Subjective ground truth

The reference standard for severity scoring is the mathematical consensus of multiple expert dermatologists — not an objective measurement. The AI cannot be “more correct” than the experts it was trained against.

Mitigation: This is not a limitation of the AI specifically, but of the clinical assessment itself. The same constraint applies to any human rater. The consensus of 2–3 independent experts is the best available approximation of truth and the same standard used by the FDA and EMA for reference standards in dermatology clinical trials. The AI matching this consensus represents the realistic ceiling of performance.

Model version specificity

All performance metrics reported in this documentation apply to a specific validated model version. Model updates — including retraining, architecture changes, or threshold adjustments — require full re-validation per IEC 62304 before deployment.

Mitigation: The model version is locked at study initiation. No mid-study model updates occur. This ensures that every patient in a trial is scored by the same model, preserving endpoint integrity throughout the study.

Decision support, not autonomous diagnosis

The system provides severity scoring to support clinical decisions. It does not replace clinical judgement, and it does not make autonomous diagnostic or treatment decisions. All AI-generated scores should be interpreted by qualified healthcare professionals within the context of the patient’s overall clinical presentation.

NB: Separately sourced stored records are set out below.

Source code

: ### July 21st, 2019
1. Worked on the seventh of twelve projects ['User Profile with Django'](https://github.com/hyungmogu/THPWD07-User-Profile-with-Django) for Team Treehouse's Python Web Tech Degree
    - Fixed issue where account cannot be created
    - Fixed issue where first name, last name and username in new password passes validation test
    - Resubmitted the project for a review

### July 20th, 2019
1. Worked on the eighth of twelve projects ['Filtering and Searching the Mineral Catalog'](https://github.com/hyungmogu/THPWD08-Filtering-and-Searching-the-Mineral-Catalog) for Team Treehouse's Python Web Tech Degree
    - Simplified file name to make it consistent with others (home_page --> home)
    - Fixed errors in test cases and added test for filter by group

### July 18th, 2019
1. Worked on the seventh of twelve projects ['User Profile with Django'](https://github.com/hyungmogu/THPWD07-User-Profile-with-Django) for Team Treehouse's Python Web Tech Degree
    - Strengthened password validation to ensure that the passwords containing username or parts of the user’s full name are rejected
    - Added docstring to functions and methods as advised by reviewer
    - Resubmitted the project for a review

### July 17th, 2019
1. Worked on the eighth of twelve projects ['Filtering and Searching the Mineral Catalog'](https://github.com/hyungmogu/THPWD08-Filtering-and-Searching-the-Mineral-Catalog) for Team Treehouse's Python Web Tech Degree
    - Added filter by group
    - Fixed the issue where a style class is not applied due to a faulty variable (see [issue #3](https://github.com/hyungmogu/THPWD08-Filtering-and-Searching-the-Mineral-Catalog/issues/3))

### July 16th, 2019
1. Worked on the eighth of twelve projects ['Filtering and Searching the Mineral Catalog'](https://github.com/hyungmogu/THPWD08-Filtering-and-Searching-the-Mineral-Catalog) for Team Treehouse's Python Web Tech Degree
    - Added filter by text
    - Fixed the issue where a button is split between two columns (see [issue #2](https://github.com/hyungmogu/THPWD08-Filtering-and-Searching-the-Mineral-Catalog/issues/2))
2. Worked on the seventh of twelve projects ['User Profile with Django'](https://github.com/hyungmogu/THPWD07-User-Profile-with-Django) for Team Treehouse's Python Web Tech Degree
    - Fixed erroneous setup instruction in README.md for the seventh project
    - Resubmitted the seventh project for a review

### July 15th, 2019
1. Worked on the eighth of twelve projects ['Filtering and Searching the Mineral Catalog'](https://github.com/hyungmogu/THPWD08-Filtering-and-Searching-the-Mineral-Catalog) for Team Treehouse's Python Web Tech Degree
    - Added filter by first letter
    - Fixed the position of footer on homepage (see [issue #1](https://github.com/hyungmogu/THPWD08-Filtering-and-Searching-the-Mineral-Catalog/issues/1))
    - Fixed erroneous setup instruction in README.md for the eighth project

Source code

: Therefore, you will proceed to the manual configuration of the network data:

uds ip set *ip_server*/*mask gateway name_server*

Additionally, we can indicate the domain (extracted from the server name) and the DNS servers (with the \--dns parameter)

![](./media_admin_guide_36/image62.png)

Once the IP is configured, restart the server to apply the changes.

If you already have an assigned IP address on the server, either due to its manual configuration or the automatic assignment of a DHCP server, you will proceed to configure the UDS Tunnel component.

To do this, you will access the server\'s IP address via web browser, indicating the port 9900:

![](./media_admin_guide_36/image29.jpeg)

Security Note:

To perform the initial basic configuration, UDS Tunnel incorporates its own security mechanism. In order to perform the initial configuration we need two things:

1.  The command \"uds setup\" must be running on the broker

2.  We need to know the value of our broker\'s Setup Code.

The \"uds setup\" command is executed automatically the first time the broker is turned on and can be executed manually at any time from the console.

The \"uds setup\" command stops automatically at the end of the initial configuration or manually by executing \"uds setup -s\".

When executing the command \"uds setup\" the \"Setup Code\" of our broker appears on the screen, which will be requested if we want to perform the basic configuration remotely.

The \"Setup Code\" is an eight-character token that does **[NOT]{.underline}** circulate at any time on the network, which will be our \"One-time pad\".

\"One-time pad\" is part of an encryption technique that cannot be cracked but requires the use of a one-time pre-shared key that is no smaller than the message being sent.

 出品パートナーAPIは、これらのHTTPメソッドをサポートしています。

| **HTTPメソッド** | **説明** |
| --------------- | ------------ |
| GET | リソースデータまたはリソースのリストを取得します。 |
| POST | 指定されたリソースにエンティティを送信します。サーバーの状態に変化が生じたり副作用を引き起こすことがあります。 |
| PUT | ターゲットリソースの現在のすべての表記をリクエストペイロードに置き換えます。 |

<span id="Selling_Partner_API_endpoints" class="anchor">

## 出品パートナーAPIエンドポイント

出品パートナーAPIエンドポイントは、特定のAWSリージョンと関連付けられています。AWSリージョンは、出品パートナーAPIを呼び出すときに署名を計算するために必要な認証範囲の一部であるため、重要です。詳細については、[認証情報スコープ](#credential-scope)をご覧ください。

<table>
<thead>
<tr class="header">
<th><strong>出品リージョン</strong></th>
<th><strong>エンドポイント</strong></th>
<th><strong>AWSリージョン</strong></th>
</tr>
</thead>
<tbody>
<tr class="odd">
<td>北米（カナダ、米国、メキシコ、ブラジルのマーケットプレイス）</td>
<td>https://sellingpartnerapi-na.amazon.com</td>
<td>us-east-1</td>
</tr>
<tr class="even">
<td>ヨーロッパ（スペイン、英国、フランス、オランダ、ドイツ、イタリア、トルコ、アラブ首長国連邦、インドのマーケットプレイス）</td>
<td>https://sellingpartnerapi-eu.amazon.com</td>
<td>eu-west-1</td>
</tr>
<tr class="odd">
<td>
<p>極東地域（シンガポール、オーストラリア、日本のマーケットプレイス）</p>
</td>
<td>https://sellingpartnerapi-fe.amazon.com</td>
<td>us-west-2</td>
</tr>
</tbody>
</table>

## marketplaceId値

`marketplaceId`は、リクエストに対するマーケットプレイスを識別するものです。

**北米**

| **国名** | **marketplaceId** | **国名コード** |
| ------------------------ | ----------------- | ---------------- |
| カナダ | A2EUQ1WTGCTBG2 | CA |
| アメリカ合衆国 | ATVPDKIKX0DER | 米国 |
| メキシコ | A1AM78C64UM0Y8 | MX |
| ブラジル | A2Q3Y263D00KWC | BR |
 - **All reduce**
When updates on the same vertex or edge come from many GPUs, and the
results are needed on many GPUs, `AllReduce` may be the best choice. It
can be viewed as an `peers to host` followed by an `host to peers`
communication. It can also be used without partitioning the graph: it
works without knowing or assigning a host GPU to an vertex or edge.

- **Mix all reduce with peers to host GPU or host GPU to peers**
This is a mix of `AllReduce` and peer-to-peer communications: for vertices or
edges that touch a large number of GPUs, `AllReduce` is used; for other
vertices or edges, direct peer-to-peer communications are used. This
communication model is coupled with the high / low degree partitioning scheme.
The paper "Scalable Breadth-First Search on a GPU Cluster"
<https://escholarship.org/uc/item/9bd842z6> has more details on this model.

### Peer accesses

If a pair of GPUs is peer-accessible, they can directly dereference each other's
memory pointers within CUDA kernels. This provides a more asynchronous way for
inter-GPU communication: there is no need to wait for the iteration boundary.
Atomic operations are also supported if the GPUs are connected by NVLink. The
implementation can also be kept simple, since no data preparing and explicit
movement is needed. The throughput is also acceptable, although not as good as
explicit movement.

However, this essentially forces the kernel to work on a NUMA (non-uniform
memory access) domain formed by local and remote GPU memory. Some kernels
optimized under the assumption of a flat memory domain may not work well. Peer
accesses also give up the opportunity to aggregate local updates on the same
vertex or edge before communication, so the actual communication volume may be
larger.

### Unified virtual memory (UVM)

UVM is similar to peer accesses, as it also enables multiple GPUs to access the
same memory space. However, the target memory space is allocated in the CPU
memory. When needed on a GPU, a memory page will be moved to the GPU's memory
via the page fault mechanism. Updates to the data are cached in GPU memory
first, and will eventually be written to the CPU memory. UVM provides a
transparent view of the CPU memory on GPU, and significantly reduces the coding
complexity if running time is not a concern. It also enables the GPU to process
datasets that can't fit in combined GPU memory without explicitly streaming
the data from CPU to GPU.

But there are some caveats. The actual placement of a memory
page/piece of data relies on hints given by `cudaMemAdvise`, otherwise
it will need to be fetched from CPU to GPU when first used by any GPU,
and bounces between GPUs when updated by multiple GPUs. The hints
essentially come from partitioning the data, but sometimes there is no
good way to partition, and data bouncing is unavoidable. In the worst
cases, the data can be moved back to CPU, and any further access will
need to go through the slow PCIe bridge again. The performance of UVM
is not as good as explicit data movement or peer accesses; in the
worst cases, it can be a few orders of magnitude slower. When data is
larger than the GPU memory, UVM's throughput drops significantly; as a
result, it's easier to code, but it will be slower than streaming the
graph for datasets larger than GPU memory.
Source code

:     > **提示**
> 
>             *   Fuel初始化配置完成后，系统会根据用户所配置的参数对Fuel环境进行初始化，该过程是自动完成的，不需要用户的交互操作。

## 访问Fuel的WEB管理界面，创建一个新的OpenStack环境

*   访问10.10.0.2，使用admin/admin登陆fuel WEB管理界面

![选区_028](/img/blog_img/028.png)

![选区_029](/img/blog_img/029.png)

How limitations are managed

All limitations documented on this page are tracked within the formal risk management process (ISO 14971) and the software development lifecycle (IEC 62304). Each limitation has been assessed for clinical risk, and mitigations have been implemented where the residual risk is not already acceptable.

The post-market clinical follow-up (PMCF) programme under MDR Annex XIV continuously monitors real-world performance. Any new limitation identified through post-market surveillance triggers a formal risk assessment and, if necessary, corrective action.